しかし実情は、退職間際の警察官でも住宅ローンが1,000万円以上残っていたり、まだ学費が必要など状況は人それぞれです。
現在は、新NISAやiDeCoが開始されたことから資産形成がしやすくなりました。
この記事では、老後資金について漠然と悩んでいる警察官に向けて、どの方法が一番効率がいいか解説しています。
ぜひ最後まで読んでもらえると嬉しいです。
警察官の退職後資金づくりの特徴

警生協「ゆとり年金」が選ばれる理由
多くの警察官が利用しているのが、警生協の「ゆとり年金」です。
「ゆとり年金」は、給与天引きで少額から積み立てできる手軽さや、ほぼ元本確保性が魅力となっています。

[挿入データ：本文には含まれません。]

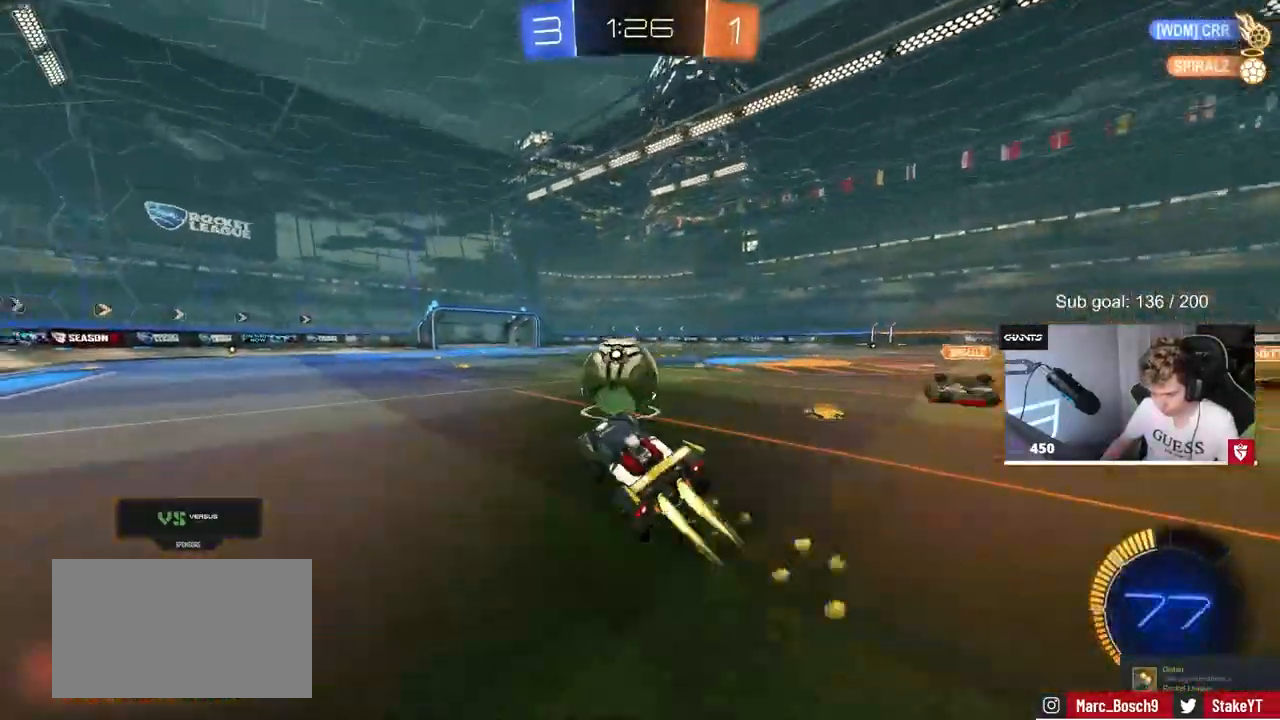
{"keys": ["a", "s", "shift"], "mouse": ["left", "right"], "mouse_move": "still", "events": [[83, "a", "down"], [83, "w", "down"], [217, "a", "up"], [267, "a", "down"], [267, "mouse_right", "down"], [267, "shift", "down"], [367, "mouse_right", "up"], [417, "mouse_right", "down"], [467, "s", "down"], [467, "w", "up"]]}
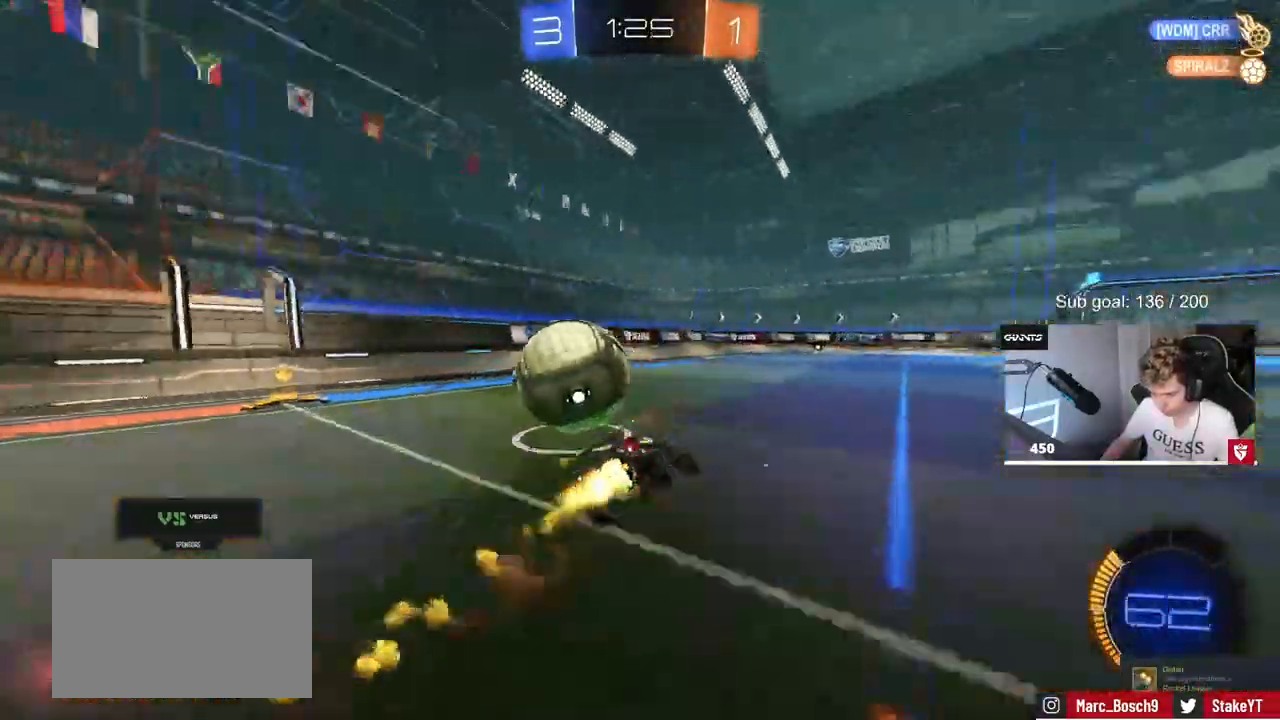
{"keys": ["a", "s", "shift", "space"], "mouse": ["left"], "mouse_move": "still", "events": [[50, "mouse_right", "up"], [250, "s", "up"], [333, "s", "down"], [483, "space", "down"]]}
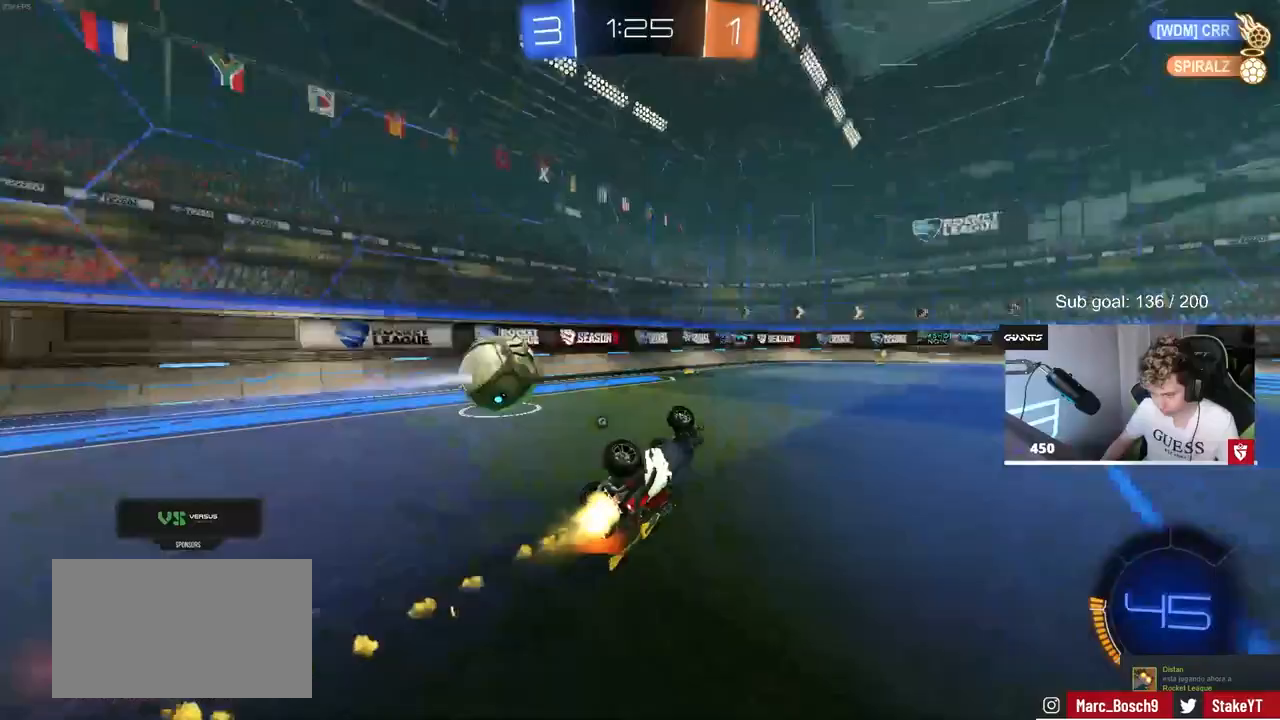
{"keys": [], "mouse": [], "mouse_move": "still", "events": [[117, "space", "up"], [167, "s", "up"], [267, "a", "up"], [267, "shift", "up"], [350, "a", "down"], [400, "a", "up"], [450, "mouse_left", "up"]]}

特に「確実に積み立てたい」「リスクは取りたくない」と思う警察官に支持されています。
また、税制優遇(個人年金保険料控除や生命保険料控除)が受けられるため、毎年の所得税・住民税の軽減効果もあります。
警察官の多くは金融知識が少なく、
- 上司・同僚が入っているから
- 警務の担当者が良いと言うから
- 配布される機関紙で「ゆとり年金」がおすすめされているから
などの理由で多くの警察官はゆとり年金に加入していると思います。
老後2000万円問題と警察官の実情
金融庁が指摘した「老後2000万円問題」は、一般会社員だけでなく警察官にも無関係ではありません。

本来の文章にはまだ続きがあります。